In a typical lipid profile study, total cholesterols are measured directly and HDL-C is measured in the supernatant remaining after treatment of the sample with an agent to precipitate out LDL-C and VLDL-C. VLDL-C is taken to be a fixed fraction (e.g., 0.2) of the triglyceride, which is also measured directly in a separate assay. LDL-C is calculated from these figures and is not measured directly. The propagation of errors in each of the three independent measurements make LDL-C the fraction known with least overall accuracy and precision, although it may be the most significant aspect of cardiovascular risk. Because of this, it is difficult to meaningfully monitor and establish that clinical progress has been made in LDL-C reduction therapy with time.

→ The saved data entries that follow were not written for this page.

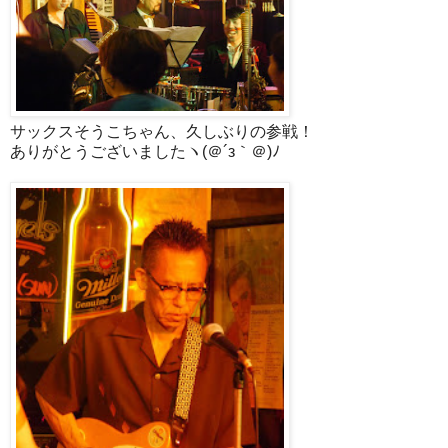
サックスそうこちゃん、久しぶりの参戦！
ありがとうございましたヽ(＠´з｀＠)ﾉ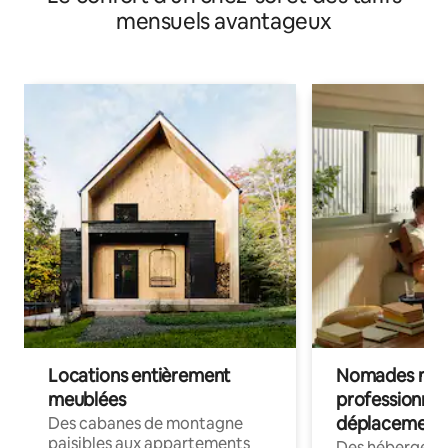
mensuels avantageux
Locations entièrement
Nomades num
meublées
professionnel
déplacement
Des cabanes de montagne
paisibles aux appartements
Des hébergem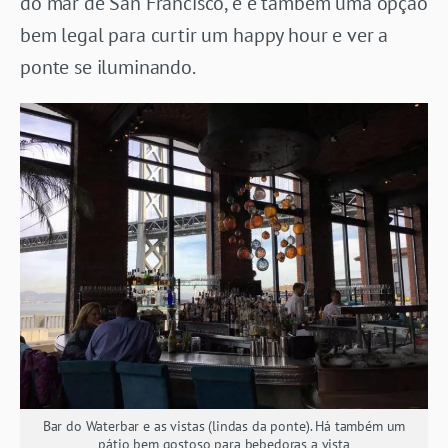
do mar de San Francisco, e é também uma opção
bem legal para curtir um happy hour e ver a
ponte se iluminando.
Bar do Waterbar e as vistas (lindas da ponte). Há também um
pátio bem gostoso para bebedoras a vista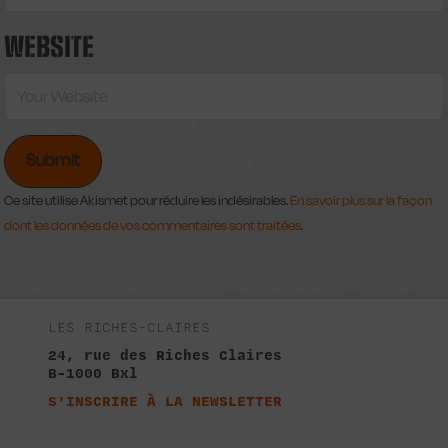
WEBSITE
Ce site utilise Akismet pour réduire les indésirables.
En savoir plus sur la façon
dont les données de vos commentaires sont traitées
.
LES RICHES-CLAIRES
24, rue des Riches Claires
B-1000 Bxl
S'INSCRIRE À LA NEWSLETTER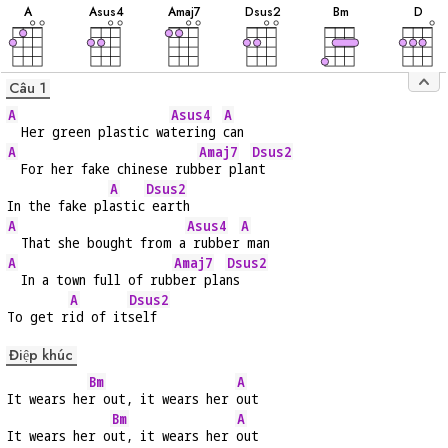
âm
âm
âm
âm
âm
âm
A
A
sus4
A
maj7
D
sus2
B
m
D
Câu 1
A
Asus4
A
  Her green plastic wa
tering 
can
A
Amaj7
Dsus2
  For her fake chinese rub
ber pla
nt
A
Dsus2
In the fake pl
astic
 earth
A
Asus4
A
  That she bought from a
 rubber
 man
A
Amaj7
Dsus2
  In a town full of rub
ber pla
ns
A
Dsus2
To get r
id of it
self
Điệp khúc
Bm
A
It wears he
r out, it wears her 
out
Bm
A
It wears her o
ut, it wears her 
out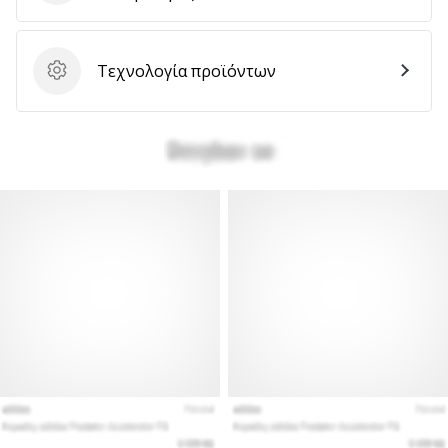
Τεχνολογία προϊόντων
Τεχνολογία προϊόντων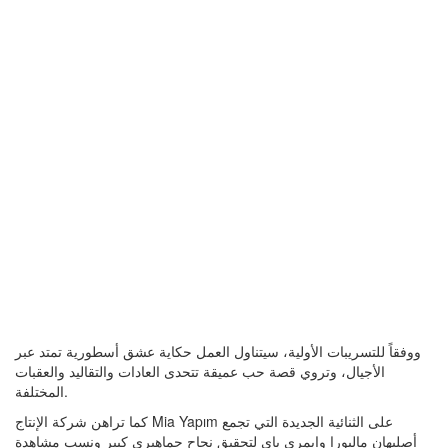
ووفقاً للتسريبات الأولية، سيتناول العمل حكاية عشق أسطورية تمتد عبر
الأجيال، وتروي قصة حب عميقة تتحدى العادات والتقاليد والعقبات
المختلفة.
كما تراهن شركة الإنتاج Mia Yapım على الثنائية الجديدة التي تجمع
أصليهان مالبورا وإيمري باي لتحقيق نجاح جماهيري كبير ونسب مشاهدة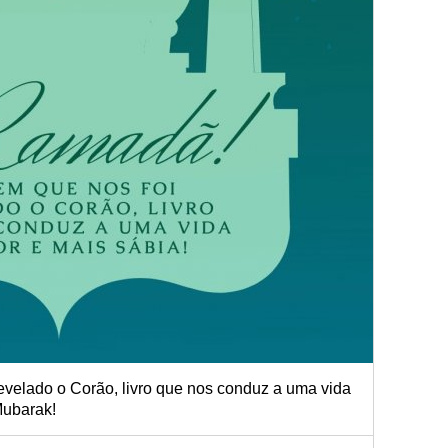
velado o Corão, livro que nos conduz a uma vida
Mubarak!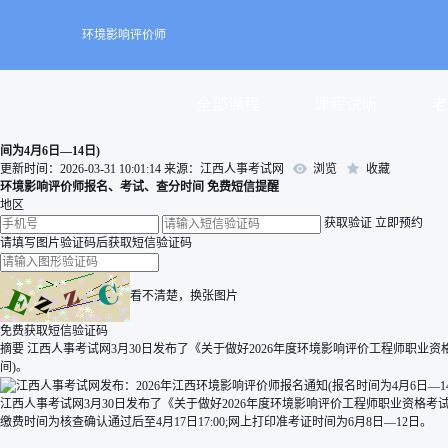
环境影响评价师
全部课程
课程试听
老
间为4月6日—14日)
更新时间：2026-03-31 10:01:14
来源：江西人事考试网
浏览
收藏
环境影响评价师报名、考试、查分时间 免费短信提醒
地区
获取验证
立即预约
请填写图片验证码后获取短信验证码
看不清楚，换张图片
免费获取短信验证码
摘要
江西人事考试网3月30日发布了《关于做好2026年度环境影响评价工程师职业资格考试江
间)。
江西人事考试网3月30日发布了《关于做好2026年度环境影响评价工程师职业资格考试江西考区
缴费时间为核查确认通过后至4月17日17:00;网上打印准考证时间为6月8日—12日。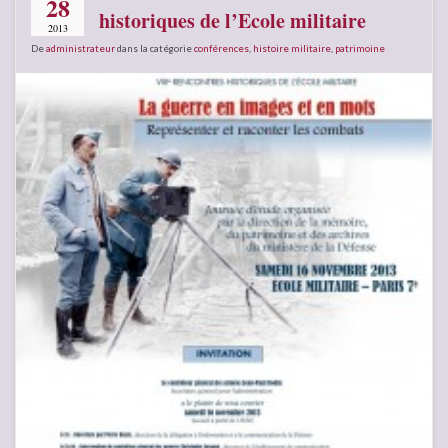
28
historiques de l’Ecole militaire
2013
De
administrateur
dans la catégorie
conférences
,
histoire militaire
,
patrimoine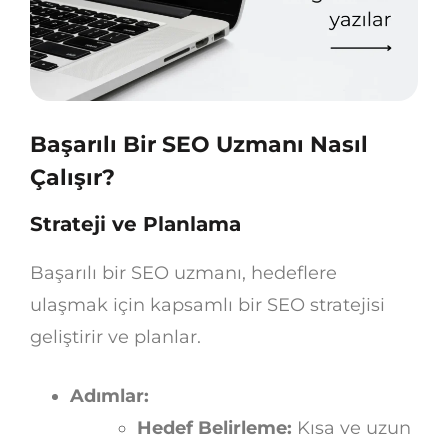
Başarılı Bir SEO Uzmanı Nasıl
Çalışır?
Strateji ve Planlama
Başarılı bir SEO uzmanı, hedeflere
ulaşmak için kapsamlı bir SEO stratejisi
geliştirir ve planlar.
Adımlar:
Hedef Belirleme:
Kısa ve uzun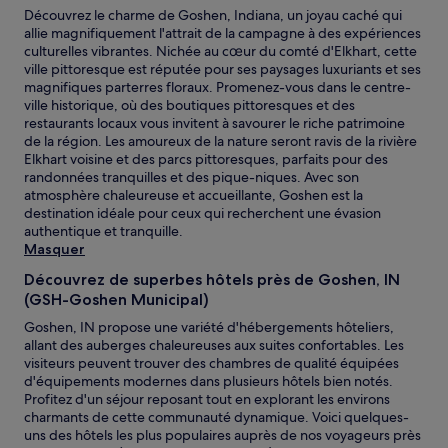
Découvrez le charme de Goshen, Indiana, un joyau caché qui
allie magnifiquement l'attrait de la campagne à des expériences
culturelles vibrantes. Nichée au cœur du comté d'Elkhart, cette
ville pittoresque est réputée pour ses paysages luxuriants et ses
magnifiques parterres floraux. Promenez-vous dans le centre-
ville historique, où des boutiques pittoresques et des
restaurants locaux vous invitent à savourer le riche patrimoine
de la région. Les amoureux de la nature seront ravis de la rivière
Elkhart voisine et des parcs pittoresques, parfaits pour des
randonnées tranquilles et des pique-niques. Avec son
atmosphère chaleureuse et accueillante, Goshen est la
destination idéale pour ceux qui recherchent une évasion
authentique et tranquille.
Masquer
Découvrez de superbes hôtels près de Goshen, IN
(GSH-Goshen Municipal)
Goshen, IN propose une variété d'hébergements hôteliers,
allant des auberges chaleureuses aux suites confortables. Les
visiteurs peuvent trouver des chambres de qualité équipées
d'équipements modernes dans plusieurs hôtels bien notés.
Profitez d'un séjour reposant tout en explorant les environs
charmants de cette communauté dynamique. Voici quelques-
uns des hôtels les plus populaires auprès de nos voyageurs près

At a workshop and subsequent roundtable session held at the 43rd Meeting of the American Association for Clinical Chemistry, the present state of the art in this area was summarized, as reported in Baillie, E. G. et al. "Standardization and Clinical Utility of Lipid Determinations", Workshop, 43rd National Meeting American Association for Clinical Chemistry, 1991 and Warnick, G. R. "Standardization of HDL Cholesterol Measurement" Roundtable, 43rd National Meeting, American Association for Clinical Chemistry, 1991. From these proceedings, it was concluded that accuracy is essential in HDL-C measurement. While presently available precipitation methods can give satisfactory results, the values obtained by these methods in routine clinical laboratory settings do not meet real medical needs. The CAP comprehensive chemistry proficiency survey from 1982 to 1991 for HDL-C showed interlaboratory CVs of about 20% in 1991, with no overall improvement since 1982. The CVs delivered by clinical instruments used for HDL-C measurements ranged from 7.6% for the Dimension to 50% for the Ektachem.
At the sessions, it was also noted that direct methods for LDL cholesterol are needed. The use of triglyceride determinations to estimate VLDL-C by the Friedewald equation is, at present, the method of choice. To quote the workshop syllabus, "The variability typically observed in the measurement of total and HDL cholesterol and triglycerides may preclude attaining acceptable precision. In fact, to achieve the ideal precision in LDL cholesterol estimation, the precision of the constituent measurements must be better than their ideal specifications."
It is thus established that there is a need for a relatively simple, reliable and repeatable assay method to directly and simultaneously determine the amount of cholesterol, both total cholesterol and its distribution among the various subfractions without the need for precipitation or separate measurements of these subfractions.